» **Set problem**
Change "bounding box" to "enclosing rectangle" in the material, starting at its beginning and ending with the line that contains "List each element's", and give those lines back with nothing else altered. Leave the picture out.

::: Given entries

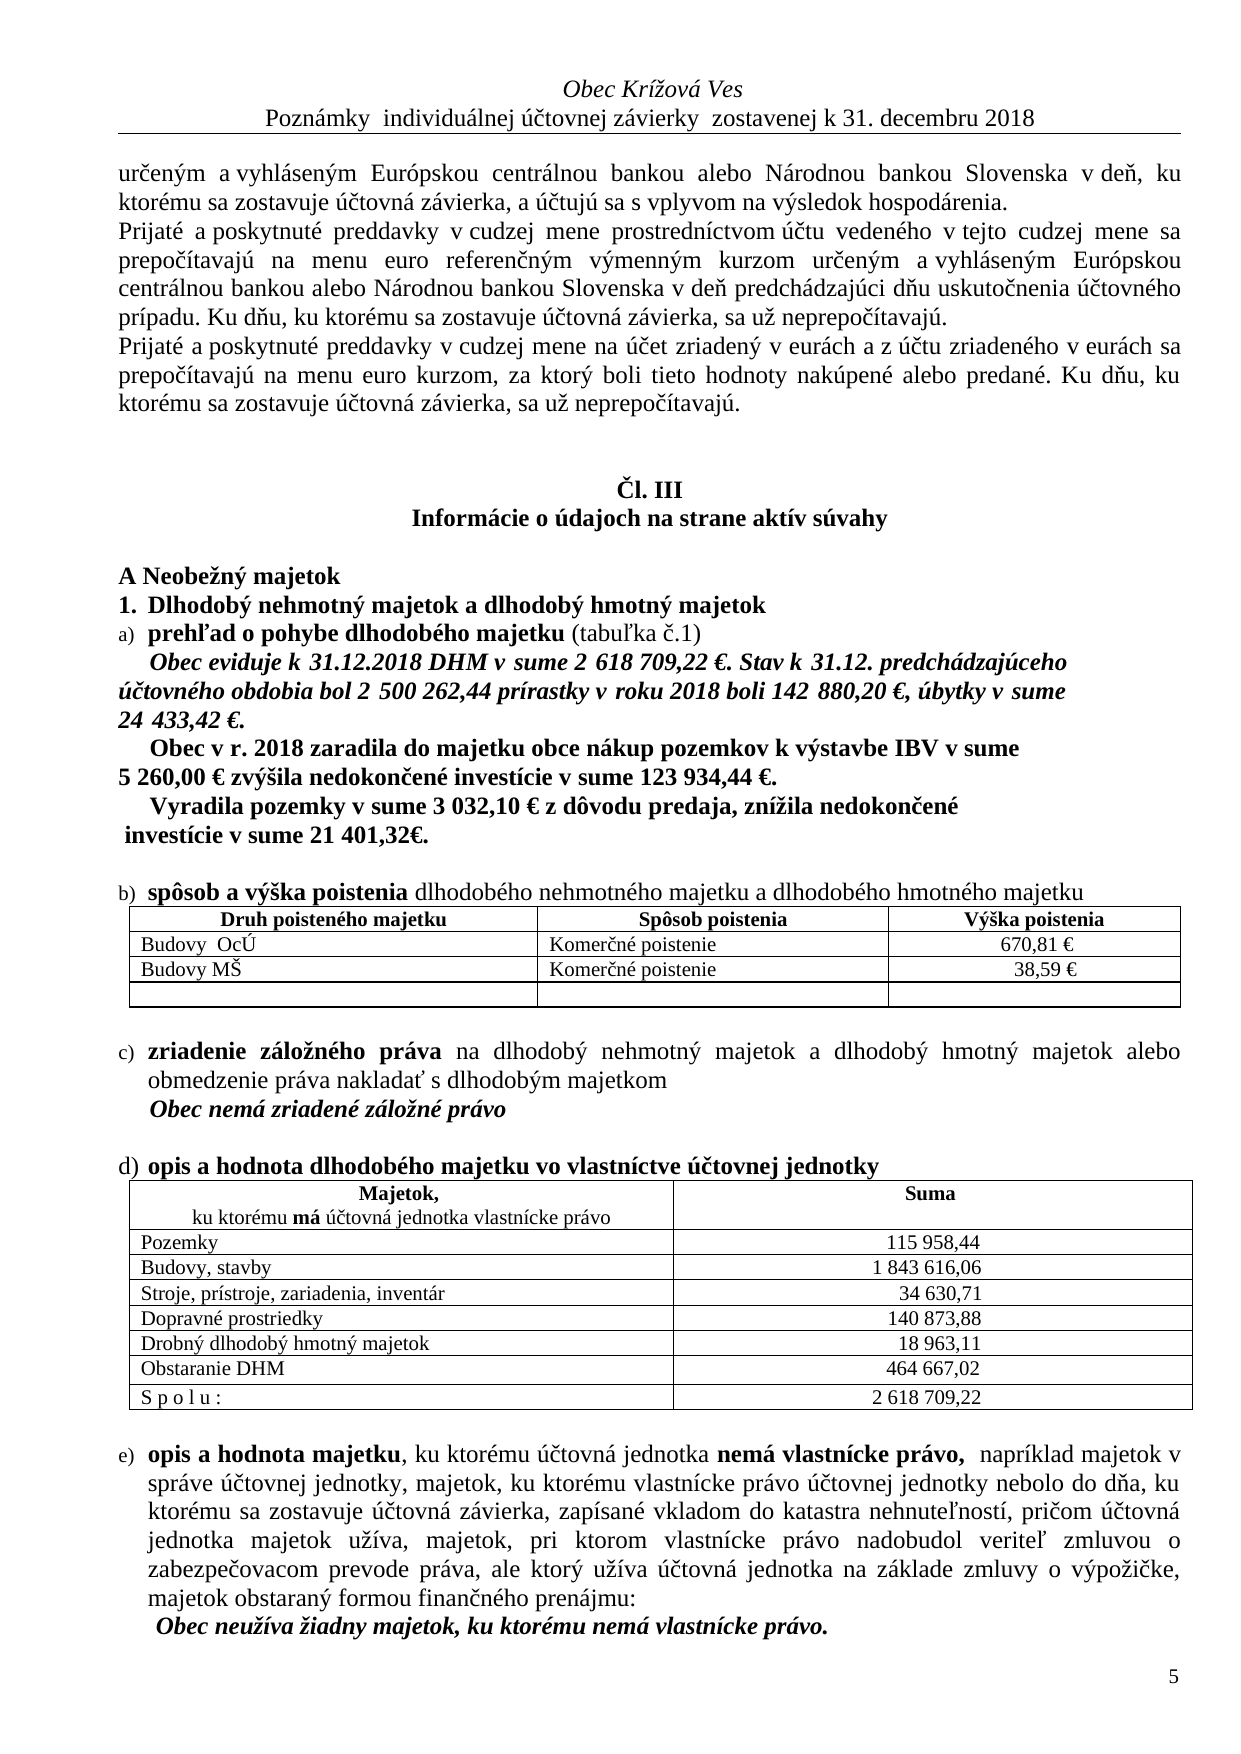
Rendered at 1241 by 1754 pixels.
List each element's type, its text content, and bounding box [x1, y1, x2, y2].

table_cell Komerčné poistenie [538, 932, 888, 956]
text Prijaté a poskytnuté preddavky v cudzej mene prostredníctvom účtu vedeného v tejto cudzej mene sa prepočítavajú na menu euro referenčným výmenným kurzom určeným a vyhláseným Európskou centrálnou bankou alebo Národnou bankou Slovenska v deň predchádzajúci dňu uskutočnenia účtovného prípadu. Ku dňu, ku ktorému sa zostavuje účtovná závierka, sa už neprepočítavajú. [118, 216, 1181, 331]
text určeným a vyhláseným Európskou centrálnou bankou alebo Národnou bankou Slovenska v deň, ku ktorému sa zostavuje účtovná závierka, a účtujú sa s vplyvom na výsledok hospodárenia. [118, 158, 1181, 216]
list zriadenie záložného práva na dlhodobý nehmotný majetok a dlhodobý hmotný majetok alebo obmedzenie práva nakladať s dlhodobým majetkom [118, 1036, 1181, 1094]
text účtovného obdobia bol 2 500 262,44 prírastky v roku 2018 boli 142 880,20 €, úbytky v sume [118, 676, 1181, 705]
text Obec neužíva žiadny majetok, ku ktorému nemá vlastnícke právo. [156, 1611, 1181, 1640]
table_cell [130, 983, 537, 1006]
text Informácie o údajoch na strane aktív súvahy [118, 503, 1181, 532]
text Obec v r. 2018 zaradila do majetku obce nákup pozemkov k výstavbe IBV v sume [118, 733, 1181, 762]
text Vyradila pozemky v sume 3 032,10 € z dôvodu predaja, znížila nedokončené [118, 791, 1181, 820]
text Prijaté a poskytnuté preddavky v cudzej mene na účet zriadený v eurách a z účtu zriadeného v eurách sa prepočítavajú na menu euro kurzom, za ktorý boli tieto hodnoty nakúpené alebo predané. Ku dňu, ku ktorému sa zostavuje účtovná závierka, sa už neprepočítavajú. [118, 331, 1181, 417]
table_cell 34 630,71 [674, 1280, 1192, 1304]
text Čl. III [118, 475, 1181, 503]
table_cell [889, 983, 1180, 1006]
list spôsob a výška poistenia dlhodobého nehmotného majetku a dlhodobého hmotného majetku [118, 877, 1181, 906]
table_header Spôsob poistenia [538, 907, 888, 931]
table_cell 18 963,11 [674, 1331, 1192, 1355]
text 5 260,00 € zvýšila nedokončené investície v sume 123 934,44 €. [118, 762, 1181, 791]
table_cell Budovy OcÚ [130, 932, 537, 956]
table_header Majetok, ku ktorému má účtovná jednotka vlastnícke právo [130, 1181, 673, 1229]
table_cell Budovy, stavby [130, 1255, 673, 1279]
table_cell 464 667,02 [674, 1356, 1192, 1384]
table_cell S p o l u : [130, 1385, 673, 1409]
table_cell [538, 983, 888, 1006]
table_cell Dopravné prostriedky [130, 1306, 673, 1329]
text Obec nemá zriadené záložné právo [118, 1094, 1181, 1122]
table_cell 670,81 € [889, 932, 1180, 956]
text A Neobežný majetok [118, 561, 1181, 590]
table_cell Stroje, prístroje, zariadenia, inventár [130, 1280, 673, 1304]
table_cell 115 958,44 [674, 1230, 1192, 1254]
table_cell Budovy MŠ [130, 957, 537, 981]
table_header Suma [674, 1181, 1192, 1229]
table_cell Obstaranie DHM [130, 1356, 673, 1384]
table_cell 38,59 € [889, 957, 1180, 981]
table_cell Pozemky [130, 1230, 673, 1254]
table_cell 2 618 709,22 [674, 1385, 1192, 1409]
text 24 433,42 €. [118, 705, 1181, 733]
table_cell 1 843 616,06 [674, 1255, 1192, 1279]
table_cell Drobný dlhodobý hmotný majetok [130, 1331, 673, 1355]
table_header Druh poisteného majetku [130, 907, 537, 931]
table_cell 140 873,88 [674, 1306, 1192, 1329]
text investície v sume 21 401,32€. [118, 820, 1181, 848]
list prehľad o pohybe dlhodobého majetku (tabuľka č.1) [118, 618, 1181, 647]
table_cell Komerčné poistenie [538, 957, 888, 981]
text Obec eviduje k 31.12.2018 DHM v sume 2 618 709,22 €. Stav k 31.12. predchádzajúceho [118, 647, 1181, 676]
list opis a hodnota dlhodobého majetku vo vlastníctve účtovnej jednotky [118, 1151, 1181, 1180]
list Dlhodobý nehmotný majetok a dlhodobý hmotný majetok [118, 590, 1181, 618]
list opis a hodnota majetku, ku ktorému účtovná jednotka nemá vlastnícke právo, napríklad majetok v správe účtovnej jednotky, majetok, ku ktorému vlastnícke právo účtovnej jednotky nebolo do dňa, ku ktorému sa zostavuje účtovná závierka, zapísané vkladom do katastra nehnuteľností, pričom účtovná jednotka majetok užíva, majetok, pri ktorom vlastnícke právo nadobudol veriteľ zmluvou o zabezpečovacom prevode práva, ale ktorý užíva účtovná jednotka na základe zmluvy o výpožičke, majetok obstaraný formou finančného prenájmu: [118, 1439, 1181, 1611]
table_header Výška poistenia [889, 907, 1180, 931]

::::::

» **Output of the task**
Rendered at 1241 by 1754 pixels.
List each element's type, its text content, and enclosing rectangle [x1, y1, x2, y2].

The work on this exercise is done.